What you are asked to do — The job is to find each line in the entries holding the string "nuclear" and copy that line.

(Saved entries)
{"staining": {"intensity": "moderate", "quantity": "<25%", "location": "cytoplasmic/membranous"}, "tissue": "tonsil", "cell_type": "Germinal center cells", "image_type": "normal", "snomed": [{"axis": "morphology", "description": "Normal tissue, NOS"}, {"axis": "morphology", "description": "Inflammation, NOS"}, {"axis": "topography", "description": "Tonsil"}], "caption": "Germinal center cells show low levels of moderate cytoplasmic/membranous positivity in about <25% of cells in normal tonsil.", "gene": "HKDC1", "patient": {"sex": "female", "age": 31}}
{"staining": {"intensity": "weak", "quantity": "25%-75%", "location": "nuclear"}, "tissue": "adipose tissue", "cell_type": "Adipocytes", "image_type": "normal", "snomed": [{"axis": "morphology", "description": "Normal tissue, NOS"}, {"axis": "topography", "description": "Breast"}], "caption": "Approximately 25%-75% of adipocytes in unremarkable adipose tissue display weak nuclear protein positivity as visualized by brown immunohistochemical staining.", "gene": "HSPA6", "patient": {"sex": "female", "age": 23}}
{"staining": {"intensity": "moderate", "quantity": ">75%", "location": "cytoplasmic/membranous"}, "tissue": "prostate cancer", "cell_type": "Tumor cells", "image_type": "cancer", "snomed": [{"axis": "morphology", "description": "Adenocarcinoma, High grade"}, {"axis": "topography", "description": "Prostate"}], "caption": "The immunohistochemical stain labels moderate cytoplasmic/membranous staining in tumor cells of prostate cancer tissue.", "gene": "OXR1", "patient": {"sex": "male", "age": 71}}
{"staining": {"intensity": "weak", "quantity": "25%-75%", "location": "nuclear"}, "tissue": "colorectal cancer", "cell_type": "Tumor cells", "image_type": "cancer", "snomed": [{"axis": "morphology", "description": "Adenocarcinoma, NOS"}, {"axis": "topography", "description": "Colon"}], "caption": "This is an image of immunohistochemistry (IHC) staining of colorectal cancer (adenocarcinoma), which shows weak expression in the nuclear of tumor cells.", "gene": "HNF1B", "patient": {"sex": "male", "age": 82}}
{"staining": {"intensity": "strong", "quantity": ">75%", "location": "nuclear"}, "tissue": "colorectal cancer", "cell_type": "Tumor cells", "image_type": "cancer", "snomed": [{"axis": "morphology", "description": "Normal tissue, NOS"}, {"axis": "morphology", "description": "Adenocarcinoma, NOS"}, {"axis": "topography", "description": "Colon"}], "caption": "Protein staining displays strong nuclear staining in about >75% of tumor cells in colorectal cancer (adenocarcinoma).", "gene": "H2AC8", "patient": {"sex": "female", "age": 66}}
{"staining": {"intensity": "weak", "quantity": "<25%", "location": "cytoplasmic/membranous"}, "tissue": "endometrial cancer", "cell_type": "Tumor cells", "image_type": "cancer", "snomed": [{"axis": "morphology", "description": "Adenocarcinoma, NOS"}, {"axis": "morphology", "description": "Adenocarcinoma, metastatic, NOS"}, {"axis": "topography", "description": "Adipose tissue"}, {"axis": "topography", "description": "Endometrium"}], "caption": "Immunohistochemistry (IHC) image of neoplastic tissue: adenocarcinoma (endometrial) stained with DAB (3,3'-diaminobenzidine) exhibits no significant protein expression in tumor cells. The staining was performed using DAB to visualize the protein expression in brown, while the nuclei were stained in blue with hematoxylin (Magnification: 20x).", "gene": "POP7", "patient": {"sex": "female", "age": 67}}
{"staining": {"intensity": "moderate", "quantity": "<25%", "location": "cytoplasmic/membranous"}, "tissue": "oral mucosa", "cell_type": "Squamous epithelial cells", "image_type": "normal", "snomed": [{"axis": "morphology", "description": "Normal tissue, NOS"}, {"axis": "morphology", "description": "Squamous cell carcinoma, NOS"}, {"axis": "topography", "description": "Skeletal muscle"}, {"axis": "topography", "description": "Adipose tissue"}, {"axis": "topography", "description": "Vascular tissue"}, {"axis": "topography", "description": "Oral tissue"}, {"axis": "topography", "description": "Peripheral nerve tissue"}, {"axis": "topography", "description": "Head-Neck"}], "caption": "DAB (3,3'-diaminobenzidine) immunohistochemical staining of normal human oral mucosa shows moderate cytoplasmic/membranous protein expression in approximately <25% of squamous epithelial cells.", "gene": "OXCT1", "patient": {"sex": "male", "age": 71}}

Response box —
{"staining": {"intensity": "weak", "quantity": "25%-75%", "location": "nuclear"}, "tissue": "adipose tissue", "cell_type": "Adipocytes", "image_type": "normal", "snomed": [{"axis": "morphology", "description": "Normal tissue, NOS"}, {"axis": "topography", "description": "Breast"}], "caption": "Approximately 25%-75% of adipocytes in unremarkable adipose tissue display weak nuclear protein positivity as visualized by brown immunohistochemical staining.", "gene": "HSPA6", "patient": {"sex": "female", "age": 23}}
{"staining": {"intensity": "weak", "quantity": "25%-75%", "location": "nuclear"}, "tissue": "colorectal cancer", "cell_type": "Tumor cells", "image_type": "cancer", "snomed": [{"axis": "morphology", "description": "Adenocarcinoma, NOS"}, {"axis": "topography", "description": "Colon"}], "caption": "This is an image of immunohistochemistry (IHC) staining of colorectal cancer (adenocarcinoma), which shows weak expression in the nuclear of tumor cells.", "gene": "HNF1B", "patient": {"sex": "male", "age": 82}}
{"staining": {"intensity": "strong", "quantity": ">75%", "location": "nuclear"}, "tissue": "colorectal cancer", "cell_type": "Tumor cells", "image_type": "cancer", "snomed": [{"axis": "morphology", "description": "Normal tissue, NOS"}, {"axis": "morphology", "description": "Adenocarcinoma, NOS"}, {"axis": "topography", "description": "Colon"}], "caption": "Protein staining displays strong nuclear staining in about >75% of tumor cells in colorectal cancer (adenocarcinoma).", "gene": "H2AC8", "patient": {"sex": "female", "age": 66}}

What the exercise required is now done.